--- Exercise requirements ---
a – In the article on 1990s nostalgia, at which university does James Hannam teach?
b – From the article on 1990s nostalgia, return word for word everything from "Both young and" down to "fan of Oasis.".

--- Source text ---
The nostalgia for the 1990s doesn't just affect those in their forties, but also Gen Z, young people born between 1997 and 2012, added James Hannam of Solent University in Southampton.

They perceive those times as "less stressful" than the ones they face, weighed down by concerns about climate change, war and artificial intelligence, he added.

The music industry economics professor has noticed a return of 90s fashion among his students for several years now, with a return of baggy jeans and bucket hats, a staple of Liam Gallagher's wardrobe at the height of his fame.

Several of Hannam's students will be going to the Oasis concert.

Both young and old appreciate that "Noel and Liam Gallagher were much more honest in interviews", he told AFP.

"They would say offensive things. There are lots of music stars who are quite media trained and maybe you don't have the very amusing, honest responses," added Hannam.

Julie Whiteman, a marketing professor at the University of Birmingham, was 20 in 1995 and was never a fan of Oasis.

She said it was "hard to escape" the 90s revival, but there was little nostalgia on her part.

"It was a pretty misogynistic, pretty intolerant time," she told AFP.

"It was quite an unpleasant time for a lot of people, if you were a woman or if you were an ethnic minority or if you were not heterosexual," she said.

"It was not so straightforward, as in just like a really cool time."

--- Provided records ---
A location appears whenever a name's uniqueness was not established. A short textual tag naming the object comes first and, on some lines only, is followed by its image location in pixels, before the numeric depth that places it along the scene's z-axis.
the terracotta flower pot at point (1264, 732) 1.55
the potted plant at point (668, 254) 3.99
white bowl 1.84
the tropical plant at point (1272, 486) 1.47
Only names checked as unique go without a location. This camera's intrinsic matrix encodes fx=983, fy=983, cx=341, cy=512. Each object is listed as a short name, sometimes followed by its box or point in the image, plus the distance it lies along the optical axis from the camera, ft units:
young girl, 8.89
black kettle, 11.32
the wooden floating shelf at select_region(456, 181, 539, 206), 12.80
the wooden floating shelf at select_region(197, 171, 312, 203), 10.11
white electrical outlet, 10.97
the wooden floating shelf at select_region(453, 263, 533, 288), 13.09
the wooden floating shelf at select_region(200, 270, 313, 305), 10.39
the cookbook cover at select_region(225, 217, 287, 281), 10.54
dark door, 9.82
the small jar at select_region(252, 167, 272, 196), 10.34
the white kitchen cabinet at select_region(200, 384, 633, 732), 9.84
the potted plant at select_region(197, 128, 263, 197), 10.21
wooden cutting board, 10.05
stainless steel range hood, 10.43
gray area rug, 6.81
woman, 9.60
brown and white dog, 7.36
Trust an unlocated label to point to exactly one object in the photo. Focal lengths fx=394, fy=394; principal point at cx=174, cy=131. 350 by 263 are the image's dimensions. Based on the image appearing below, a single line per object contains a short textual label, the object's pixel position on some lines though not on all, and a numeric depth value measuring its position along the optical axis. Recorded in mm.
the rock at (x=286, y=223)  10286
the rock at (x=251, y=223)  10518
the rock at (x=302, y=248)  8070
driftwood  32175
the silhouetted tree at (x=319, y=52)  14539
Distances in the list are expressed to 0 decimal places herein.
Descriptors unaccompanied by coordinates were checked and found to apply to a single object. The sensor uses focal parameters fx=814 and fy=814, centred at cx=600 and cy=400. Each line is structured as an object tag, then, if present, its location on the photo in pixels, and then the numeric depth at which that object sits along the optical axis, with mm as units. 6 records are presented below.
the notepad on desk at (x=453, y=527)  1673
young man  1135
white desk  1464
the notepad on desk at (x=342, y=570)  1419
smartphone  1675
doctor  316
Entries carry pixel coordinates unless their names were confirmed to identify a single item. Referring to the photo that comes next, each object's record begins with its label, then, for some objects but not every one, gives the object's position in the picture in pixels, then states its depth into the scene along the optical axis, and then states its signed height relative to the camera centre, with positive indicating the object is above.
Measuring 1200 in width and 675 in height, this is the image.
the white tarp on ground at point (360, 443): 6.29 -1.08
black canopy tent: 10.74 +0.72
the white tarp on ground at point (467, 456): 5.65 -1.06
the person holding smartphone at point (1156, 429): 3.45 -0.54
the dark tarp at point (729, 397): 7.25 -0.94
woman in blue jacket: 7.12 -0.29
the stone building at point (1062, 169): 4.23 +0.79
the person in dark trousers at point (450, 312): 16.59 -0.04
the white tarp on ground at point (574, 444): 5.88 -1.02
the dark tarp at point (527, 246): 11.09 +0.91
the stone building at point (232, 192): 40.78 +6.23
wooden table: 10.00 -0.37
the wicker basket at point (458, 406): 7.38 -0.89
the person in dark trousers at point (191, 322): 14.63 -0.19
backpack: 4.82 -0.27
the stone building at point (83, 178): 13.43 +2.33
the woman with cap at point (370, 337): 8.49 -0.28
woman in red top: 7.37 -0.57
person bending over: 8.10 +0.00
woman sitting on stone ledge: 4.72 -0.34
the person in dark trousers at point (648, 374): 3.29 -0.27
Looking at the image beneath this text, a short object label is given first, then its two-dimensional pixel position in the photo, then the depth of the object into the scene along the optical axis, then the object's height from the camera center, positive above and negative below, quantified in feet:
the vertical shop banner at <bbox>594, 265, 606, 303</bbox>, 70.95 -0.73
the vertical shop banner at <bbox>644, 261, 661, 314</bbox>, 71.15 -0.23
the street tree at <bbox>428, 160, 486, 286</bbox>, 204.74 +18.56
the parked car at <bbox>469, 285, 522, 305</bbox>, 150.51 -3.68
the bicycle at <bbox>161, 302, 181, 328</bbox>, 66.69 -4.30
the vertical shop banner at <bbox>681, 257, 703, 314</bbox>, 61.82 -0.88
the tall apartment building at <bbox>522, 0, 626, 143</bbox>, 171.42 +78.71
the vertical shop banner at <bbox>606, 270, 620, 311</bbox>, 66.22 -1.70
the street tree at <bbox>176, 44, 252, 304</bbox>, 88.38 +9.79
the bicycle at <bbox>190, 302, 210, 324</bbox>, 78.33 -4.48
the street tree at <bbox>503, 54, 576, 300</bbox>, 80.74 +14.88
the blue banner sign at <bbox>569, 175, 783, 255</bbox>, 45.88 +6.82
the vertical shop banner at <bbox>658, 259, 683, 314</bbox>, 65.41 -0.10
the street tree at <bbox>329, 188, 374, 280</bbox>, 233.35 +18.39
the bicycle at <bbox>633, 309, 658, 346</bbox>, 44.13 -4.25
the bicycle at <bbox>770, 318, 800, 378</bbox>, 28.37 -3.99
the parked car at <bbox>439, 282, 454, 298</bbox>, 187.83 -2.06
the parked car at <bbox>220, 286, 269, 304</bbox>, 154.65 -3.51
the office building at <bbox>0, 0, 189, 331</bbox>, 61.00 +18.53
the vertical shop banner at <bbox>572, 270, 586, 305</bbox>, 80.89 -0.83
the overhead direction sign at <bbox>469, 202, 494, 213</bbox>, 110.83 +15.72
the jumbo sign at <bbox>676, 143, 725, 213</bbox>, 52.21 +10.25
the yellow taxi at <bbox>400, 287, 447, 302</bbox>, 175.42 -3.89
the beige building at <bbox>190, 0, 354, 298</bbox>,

--- Per-task outputs ---
a – Solent University in Southampton

b –
Both young and old appreciate that "Noel and Liam Gallagher were much more honest in interviews", he told AFP.

"They would say offensive things. There are lots of music stars who are quite media trained and maybe you don't have the very amusing, honest responses," added Hannam.

Julie Whiteman, a marketing professor at the University of Birmingham, was 20 in 1995 and was never a fan of Oasis.